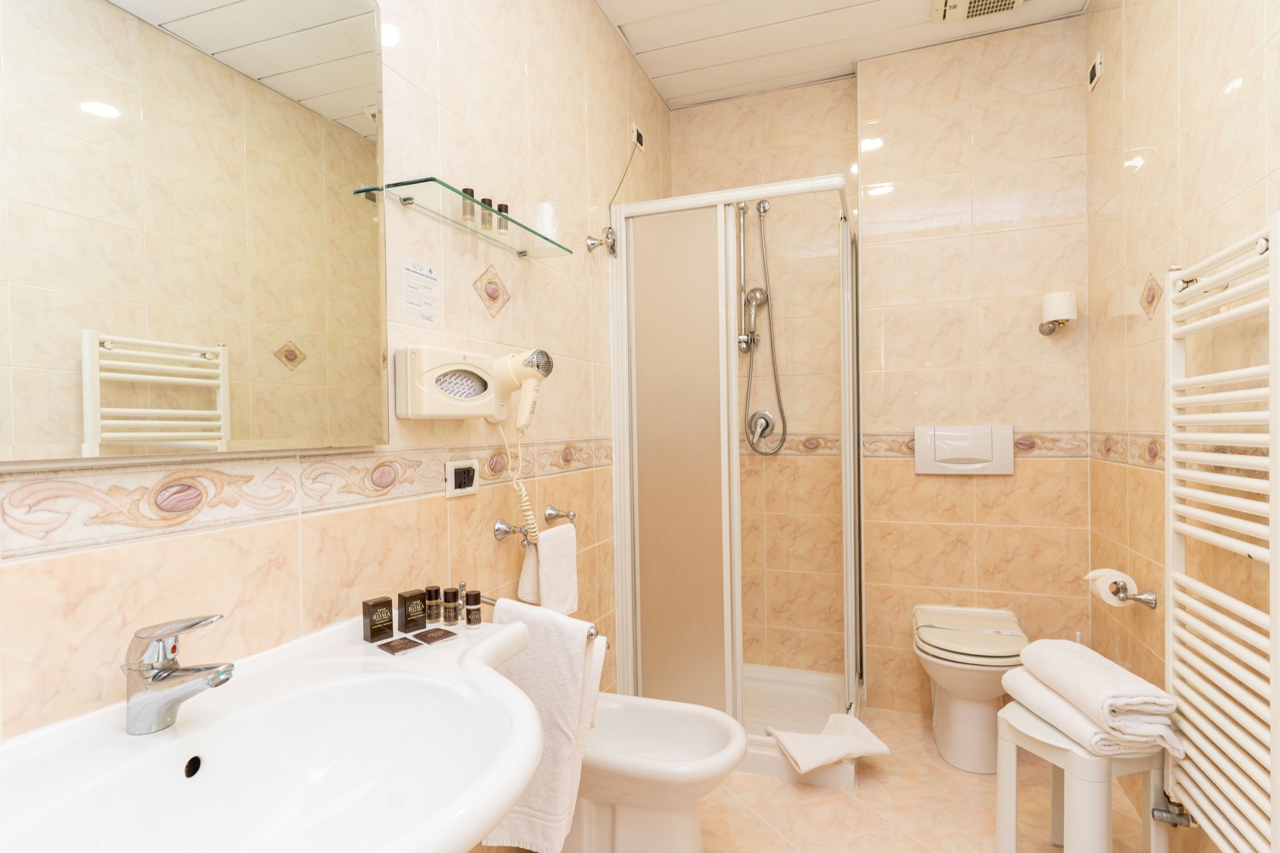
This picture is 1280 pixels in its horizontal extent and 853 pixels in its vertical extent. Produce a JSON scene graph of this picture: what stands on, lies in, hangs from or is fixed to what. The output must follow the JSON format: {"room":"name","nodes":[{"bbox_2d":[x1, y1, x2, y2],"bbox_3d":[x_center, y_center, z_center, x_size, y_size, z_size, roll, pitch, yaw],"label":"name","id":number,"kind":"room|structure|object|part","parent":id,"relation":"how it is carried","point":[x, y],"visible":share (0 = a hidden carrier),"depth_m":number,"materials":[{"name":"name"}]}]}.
{"room":"bathroom","nodes":[
{"label":"bathroom","id":0,"kind":"room"},
{"bbox_2d":[0,0,671,762],"bbox_3d":[-0.452,-0.136,1.618,0.102,2.636,3.481,-1,1,21],"label":"left wall","id":1,"kind":"structure","parent":0,"point":[522,304],"depth_m":1.45,"materials":[{"name":"beige tile"}]},
{"bbox_2d":[0,0,390,461],"bbox_3d":[-0.655,-0.378,0.899,0.022,0.836,0.868,-1,1,21],"label":"mirror","id":2,"kind":"object","parent":1,"relation":"attached to","point":[329,91],"visible":1,"depth_m":0.94,"materials":[{"name":"mirror"}]},
{"bbox_2d":[0,606,547,852],"bbox_3d":[-0.412,0.545,0.795,0.537,0.420,0.824,-1,1,21],"label":"sink","id":3,"kind":"object","parent":1,"relation":"attached to","point":[191,751],"visible":0.92,"depth_m":0.84,"materials":[{"name":"white ceramic"}]},
{"bbox_2d":[121,611,233,734],"bbox_3d":[-0.568,0.301,0.831,0.154,0.143,0.061,-1,1,21],"label":"tap","id":4,"kind":"object","parent":3,"relation":"on","point":[181,630],"visible":0.99,"depth_m":0.82,"materials":[{"name":"silver metal"}]},
{"bbox_2d":[363,595,393,642],"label":"box","id":5,"kind":"object","parent":3,"relation":"on","point":[389,620],"visible":0.99,"depth_m":1.21,"materials":[{"name":"brown cardboard"}]},
{"bbox_2d":[377,635,423,653],"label":"sachet","id":6,"kind":"object","parent":3,"relation":"on","point":[404,647],"visible":0.98,"depth_m":1.16,"materials":[{"name":"brown"}]},
{"bbox_2d":[398,587,427,631],"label":"box","id":7,"kind":"object","parent":3,"relation":"on","point":[419,617],"visible":0.99,"depth_m":1.26,"materials":[{"name":"brown cardboard"}]},
{"bbox_2d":[424,585,442,623],"bbox_3d":[-0.400,0.344,1.305,0.030,0.071,0.030,0,1,39],"label":"bottle","id":8,"kind":"object","parent":3,"relation":"on","point":[434,617],"visible":0.99,"depth_m":1.29,"materials":[{"name":"brown plastic"}]},
{"bbox_2d":[411,626,456,644],"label":"sachet","id":9,"kind":"object","parent":3,"relation":"on","point":[429,632],"visible":0.97,"depth_m":1.20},
{"bbox_2d":[442,586,461,625],"bbox_3d":[-0.359,0.344,1.292,0.031,0.068,0.031,-1,1,21],"label":"bottle","id":10,"kind":"object","parent":3,"relation":"on","point":[457,615],"visible":0.99,"depth_m":1.28,"materials":[{"name":"brown plastic"}]},
{"bbox_2d":[464,588,481,627],"bbox_3d":[-0.319,0.347,1.291,0.030,0.067,0.030,-1,1,21],"label":"bottle","id":11,"kind":"object","parent":3,"relation":"on","point":[475,610],"visible":0.99,"depth_m":1.28,"materials":[{"name":"brown plastic"}]},
{"bbox_2d":[400,255,439,326],"bbox_3d":[-0.467,-0.288,1.442,0.002,0.133,0.120,-1,1,21],"label":"paper notice","id":12,"kind":"object","parent":1,"relation":"attached to","point":[412,277],"visible":0.99,"depth_m":1.44,"materials":[{"name":"white paper"}]},
{"bbox_2d":[392,344,499,419],"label":"tissue dispenser","id":13,"kind":"object","parent":1,"relation":"attached to","point":[427,391],"visible":0.99,"depth_m":1.42,"materials":[{"name":"plastic"}]},
{"bbox_2d":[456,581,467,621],"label":"towel bar mount","id":14,"kind":"object","parent":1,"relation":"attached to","point":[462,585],"visible":0.51,"depth_m":1.33,"materials":[{"name":"silver metal"}]},
{"bbox_2d":[445,460,479,497],"bbox_3d":[-0.407,0.119,1.562,0.013,0.080,0.117,-1,1,21],"label":"power socket","id":15,"kind":"object","parent":1,"relation":"attached to","point":[462,491],"visible":0.98,"depth_m":1.55,"materials":[{"name":"white plastic"}]},
{"bbox_2d":[358,176,567,258],"bbox_3d":[-0.355,-0.471,1.574,0.132,0.033,0.563,-1,1,21],"label":"glass shelf","id":16,"kind":"object","parent":1,"relation":"attached to","point":[519,225],"visible":0.92,"depth_m":1.50,"materials":[{"name":"glass"}]},
{"bbox_2d":[461,186,475,224],"bbox_3d":[-0.384,-0.490,1.516,0.029,0.085,0.029,-1,1,21],"label":"bottle","id":17,"kind":"object","parent":16,"relation":"on","point":[467,190],"visible":0.82,"depth_m":1.51,"materials":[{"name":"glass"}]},
{"bbox_2d":[479,195,493,230],"bbox_3d":[-0.357,-0.488,1.562,0.028,0.081,0.028,-1,1,21],"label":"bottle","id":18,"kind":"object","parent":16,"relation":"on","point":[485,220],"visible":0.79,"depth_m":1.55,"materials":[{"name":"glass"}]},
{"bbox_2d":[496,202,509,234],"bbox_3d":[-0.331,-0.495,1.624,0.029,0.079,0.029,-1,1,21],"label":"bottle","id":19,"kind":"object","parent":16,"relation":"on","point":[502,205],"visible":0.88,"depth_m":1.61,"materials":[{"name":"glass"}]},
{"bbox_2d":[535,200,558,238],"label":"cup","id":20,"kind":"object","parent":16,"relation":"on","point":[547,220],"visible":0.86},
{"bbox_2d":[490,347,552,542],"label":"hair dryer","id":21,"kind":"object","parent":1,"relation":"attached to","point":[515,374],"visible":0.98,"depth_m":1.66,"materials":[{"name":"white plastic"}]},
{"bbox_2d":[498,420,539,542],"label":"coiled cord","id":22,"kind":"object","parent":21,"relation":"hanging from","point":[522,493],"visible":0.94,"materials":[{"name":"plastic"}]},
{"bbox_2d":[494,506,576,542],"bbox_3d":[-0.272,0.264,1.823,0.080,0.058,0.328,-1,1,21],"label":"towel bar","id":23,"kind":"object","parent":1,"relation":"attached to","point":[499,531],"visible":0.9,"depth_m":1.71,"materials":[{"name":"silver metal"}]},
{"bbox_2d":[516,520,579,615],"bbox_3d":[-0.243,0.389,1.828,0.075,0.251,0.204,-1,1,21],"label":"hand towel","id":24,"kind":"object","parent":23,"relation":"hanging from","point":[542,548],"visible":0.93,"depth_m":1.80,"materials":[{"name":"white fabric"}]},
{"bbox_2d":[472,594,599,639],"bbox_3d":[-0.259,0.416,1.486,0.412,0.048,0.075,-1,1,21],"label":"towel rail","id":25,"kind":"object","parent":1,"relation":"attached to","point":[589,635],"visible":0.39,"depth_m":1.47,"materials":[{"name":"silver metal"}]},
{"bbox_2d":[482,600,605,852],"bbox_3d":[-0.212,0.620,1.413,0.284,0.504,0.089,0,1,33],"label":"towel","id":26,"kind":"object","parent":25,"relation":"hanging from","point":[557,779],"visible":0.74,"depth_m":1.36,"materials":[{"name":"white fabric"}]},
{"bbox_2d":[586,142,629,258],"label":"pull cord","id":27,"kind":"object","parent":1,"relation":"attached to","point":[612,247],"visible":0.99,"depth_m":2.34,"materials":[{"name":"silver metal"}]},
{"bbox_2d":[630,122,645,150],"bbox_3d":[-0.003,-1.142,2.677,0.013,0.088,0.107,-1,1,21],"label":"wall socket","id":28,"kind":"object","parent":1,"relation":"attached to","point":[635,135],"visible":0.97,"depth_m":2.66,"materials":[{"name":"white plastic"}]},
{"bbox_2d":[502,700,1165,852],"bbox_3d":[0.329,1.225,1.290,1.828,0.101,3.734,-1,1,21],"label":"floor","id":29,"kind":"structure","parent":0,"point":[860,809],"depth_m":2.06,"materials":[{"name":"beige tile"}]},
{"bbox_2d":[559,692,747,852],"bbox_3d":[-0.014,0.982,1.795,0.590,0.373,0.355,-1,1,21],"label":"bidet","id":30,"kind":"object","parent":29,"relation":"on","point":[670,734],"visible":0.81,"depth_m":1.71,"materials":[{"name":"white ceramic"}]},
{"bbox_2d":[609,175,862,780],"bbox_3d":[0.425,0.179,2.631,0.804,1.944,0.811,-1,1,21],"label":"shower enclosure","id":31,"kind":"object","parent":29,"relation":"on","point":[737,682],"visible":0.94,"depth_m":2.34,"materials":[{"name":"glass"}]},
{"bbox_3d":[0.121,0.224,2.359,0.385,1.743,0.115,-1,1,21],"label":"shower door","id":32,"kind":"part","parent":31,"relation":"part of","materials":[{"name":"glass"}]},
{"bbox_2d":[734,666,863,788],"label":"shower tray","id":33,"kind":"object","parent":29,"relation":"on","point":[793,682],"visible":0.38,"depth_m":2.67,"materials":[{"name":"white plastic"}]},
{"bbox_2d":[764,712,889,772],"bbox_3d":[0.616,1.039,2.237,0.351,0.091,0.268,-1,1,-16],"label":"bath mat","id":34,"kind":"object","parent":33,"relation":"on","point":[820,739],"visible":0.99,"depth_m":2.19,"materials":[{"name":"white fabric"}]},
{"bbox_2d":[910,604,1027,772],"bbox_3d":[1.161,0.930,2.395,0.362,0.457,0.564,-1,1,21],"label":"toilet","id":35,"kind":"object","parent":29,"relation":"on","point":[948,739],"visible":0.96,"depth_m":2.28,"materials":[{"name":"white ceramic"}]},
{"bbox_2d":[994,699,1174,852],"bbox_3d":[1.110,0.962,1.704,0.297,0.408,0.323,-1,1,-11],"label":"stool","id":36,"kind":"object","parent":29,"relation":"on","point":[1008,819],"visible":0.67,"depth_m":1.60,"materials":[{"name":"white plastic"}]},
{"bbox_2d":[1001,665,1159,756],"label":"towel","id":37,"kind":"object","parent":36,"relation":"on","point":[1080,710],"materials":[{"name":"white fabric"}]},
{"bbox_2d":[1018,638,1177,740],"bbox_3d":[1.109,0.639,1.673,0.176,0.146,0.415,-1,1,2],"label":"towel","id":38,"kind":"object","parent":36,"relation":"on","point":[1118,687],"visible":0.95,"depth_m":1.55,"materials":[{"name":"white fabric"}]},
{"bbox_2d":[594,0,1085,108],"bbox_3d":[0.289,-1.502,1.271,1.754,0.100,3.761,-1,1,21],"label":"ceiling","id":39,"kind":"structure","parent":0,"point":[825,75],"depth_m":2.55,"materials":[{"name":"white paint"}]},
{"bbox_2d":[932,0,1023,22],"bbox_3d":[1.160,-1.470,2.284,0.283,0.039,0.277,-1,1,21],"label":"ceiling vent","id":40,"kind":"object","parent":39,"relation":"attached to","point":[960,3],"visible":0.98,"depth_m":2.35,"materials":[{"name":"white plastic"}]},
{"bbox_2d":[664,21,1087,719],"bbox_3d":[1.299,-0.167,2.693,0.807,2.648,0.204,-1,1,21],"label":"back wall","id":41,"kind":"structure","parent":0,"point":[1021,481],"depth_m":2.59,"materials":[{"name":"beige tile"}]},
{"bbox_2d":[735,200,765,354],"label":"shower rail","id":42,"kind":"object","parent":41,"relation":"attached to","point":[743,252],"visible":0.88,"depth_m":2.96,"materials":[{"name":"silver metal"}]},
{"bbox_2d":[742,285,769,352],"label":"shower head","id":43,"kind":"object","parent":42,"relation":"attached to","point":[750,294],"visible":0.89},
{"bbox_2d":[736,198,785,454],"bbox_3d":[0.495,-0.437,2.917,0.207,1.120,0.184,-1,1,21],"label":"shower hose","id":44,"kind":"object","parent":41,"relation":"attached to","point":[780,403],"visible":0.95,"depth_m":2.94,"materials":[{"name":"silver metal"}]},
{"bbox_2d":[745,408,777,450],"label":"shower mixer","id":45,"kind":"object","parent":41,"relation":"attached to","point":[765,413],"visible":0.94,"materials":[{"name":"silver metal"}]},
{"bbox_2d":[914,424,1013,474],"bbox_3d":[1.245,0.088,2.604,0.331,0.187,0.030,-1,1,21],"label":"flush plate","id":46,"kind":"object","parent":41,"relation":"attached to","point":[960,449],"visible":0.98,"depth_m":2.59,"materials":[{"name":"white plastic"}]},
{"bbox_2d":[1038,290,1076,334],"bbox_3d":[1.504,-0.404,2.435,0.112,0.146,0.128,-1,1,21],"label":"wall lamp","id":47,"kind":"object","parent":41,"relation":"attached to","point":[1065,299],"visible":1,"depth_m":2.38,"materials":[{"name":"white"}]},
{"bbox_2d":[1086,0,1279,850],"bbox_3d":[1.124,-0.158,0.975,0.103,2.635,3.365,-1,1,21],"label":"right wall","id":48,"kind":"structure","parent":0,"point":[1156,173],"depth_m":1.75,"materials":[{"name":"beige tile"}]},
{"bbox_2d":[1087,52,1103,91],"bbox_3d":[1.574,-1.220,2.333,0.013,0.084,0.118,-1,1,21],"label":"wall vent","id":49,"kind":"object","parent":48,"relation":"attached to","point":[1098,65],"visible":0.99,"depth_m":2.31,"materials":[{"name":"white"}]},
{"bbox_2d":[1107,578,1159,609],"bbox_3d":[1.423,0.478,1.975,0.087,0.052,0.219,-1,1,21],"label":"toilet paper holder","id":50,"kind":"object","parent":48,"relation":"attached to","point":[1148,603],"visible":0.76,"depth_m":1.90,"materials":[{"name":"silver metal"}]},
{"bbox_2d":[1085,567,1138,606],"bbox_3d":[1.418,0.485,2.022,0.097,0.102,0.125,-1,1,21],"label":"toilet paper roll","id":51,"kind":"object","parent":50,"relation":"on","point":[1133,585],"visible":0.71,"depth_m":1.98,"materials":[{"name":"white paper"}]},
{"bbox_2d":[1164,213,1279,852],"bbox_3d":[1.163,0.252,1.323,0.089,1.228,0.551,-1,1,21],"label":"towel radiator","id":52,"kind":"object","parent":48,"relation":"attached to","point":[1171,613],"visible":1,"depth_m":1.30,"materials":[{"name":"white metal"}]},
{"bbox_2d":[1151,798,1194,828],"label":"radiator valve","id":53,"kind":"object","parent":52,"relation":"attached to","point":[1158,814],"visible":0.69,"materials":[{"name":"silver metal"}]}
]}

+ + + + + + +

* _Work instruction_
If a line in the material above contains "bathroom", show that line.

* _Response for this exercise_
{"room":"bathroom","nodes":[
{"label":"bathroom","id":0,"kind":"room"},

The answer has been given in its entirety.